On the tactical front, Pakistan’s intelligence and military operations have to assess whether enough is being done to degrade, disrupt, and dismantle groups like LeJ. The constant allegations of selective justice — targeting some groups while tacitly ignoring others — will not go away. And every domestic failure will cause them to grow in volume and intensity. Here, too, military leaders need to examine why the canopy of security they are charged to provide in Baluchistan is so often shredded by terrorists’ shrapnel. Without deep introspection and accountability, the tactical failure in Quetta has the potential to evolve into a strategic threat.

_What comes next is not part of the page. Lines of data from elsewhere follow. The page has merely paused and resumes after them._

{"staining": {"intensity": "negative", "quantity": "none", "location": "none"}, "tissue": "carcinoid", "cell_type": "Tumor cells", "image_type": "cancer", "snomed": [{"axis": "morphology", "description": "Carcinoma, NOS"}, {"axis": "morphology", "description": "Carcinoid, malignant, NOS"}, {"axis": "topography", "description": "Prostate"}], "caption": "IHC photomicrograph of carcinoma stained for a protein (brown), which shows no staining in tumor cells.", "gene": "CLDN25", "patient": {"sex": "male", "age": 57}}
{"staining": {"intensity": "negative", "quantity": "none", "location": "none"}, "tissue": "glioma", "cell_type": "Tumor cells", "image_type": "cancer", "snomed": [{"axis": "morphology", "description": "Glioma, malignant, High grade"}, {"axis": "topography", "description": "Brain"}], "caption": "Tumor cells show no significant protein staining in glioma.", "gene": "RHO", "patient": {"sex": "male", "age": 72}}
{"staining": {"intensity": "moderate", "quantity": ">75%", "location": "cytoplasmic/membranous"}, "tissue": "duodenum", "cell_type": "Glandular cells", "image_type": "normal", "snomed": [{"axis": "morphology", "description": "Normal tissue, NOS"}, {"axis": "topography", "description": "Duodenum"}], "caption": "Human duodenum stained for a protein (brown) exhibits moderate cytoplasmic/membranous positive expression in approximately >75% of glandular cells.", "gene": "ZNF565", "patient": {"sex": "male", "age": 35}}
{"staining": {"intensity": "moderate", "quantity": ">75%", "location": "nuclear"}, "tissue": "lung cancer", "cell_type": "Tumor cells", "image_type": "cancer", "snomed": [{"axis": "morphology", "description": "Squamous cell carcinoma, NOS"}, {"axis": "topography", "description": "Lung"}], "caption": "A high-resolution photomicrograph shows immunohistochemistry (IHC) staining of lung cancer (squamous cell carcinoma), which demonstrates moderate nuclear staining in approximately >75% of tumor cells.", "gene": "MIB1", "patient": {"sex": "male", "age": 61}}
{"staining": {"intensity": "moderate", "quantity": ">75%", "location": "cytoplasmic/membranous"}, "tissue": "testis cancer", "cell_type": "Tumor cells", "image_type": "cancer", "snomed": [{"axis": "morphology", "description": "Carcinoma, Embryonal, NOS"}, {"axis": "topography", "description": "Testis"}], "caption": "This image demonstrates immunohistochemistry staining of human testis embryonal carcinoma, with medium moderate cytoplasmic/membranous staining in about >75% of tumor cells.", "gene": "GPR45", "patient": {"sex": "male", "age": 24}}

Finally, Pakistani leaders need to decide whether their contest for power and control over resources is more or less important than the country’s survival as a viable and respectable entity. Opposition leader Imran Khan’s threats to have his party workers lay siege to Islamabad next week have not been affected by the tragedy in Quetta. Meanwhile, the prime minister’s consistent refusal to pass legislation that would satisfy Khan’s demand for transparency exacerbates the current crisis. Both men are callously pursuing narrow political agendas at a time of deep national insecurity.
Compounding their quarrels is the larger structural contest between the elected government and the military. Much of the political challenge faced by the prime minister is believed to come from generals who want him to grant soon-to-retire army chief Raheel Sharif an extension of service. As ever, the discussion about Pakistan’s future ends where the military and intelligence establishment’s control begins.
The attack in Quetta was concerted, calculated, and reasoned. For one moment, on one day, in one place, the terrorists beat Pakistan operationally, tactically, and strategically. They are smart. Making the same old mistakes in countering the terrorists is not smart. Stupid never wins wars. Pakistan needs to get smart.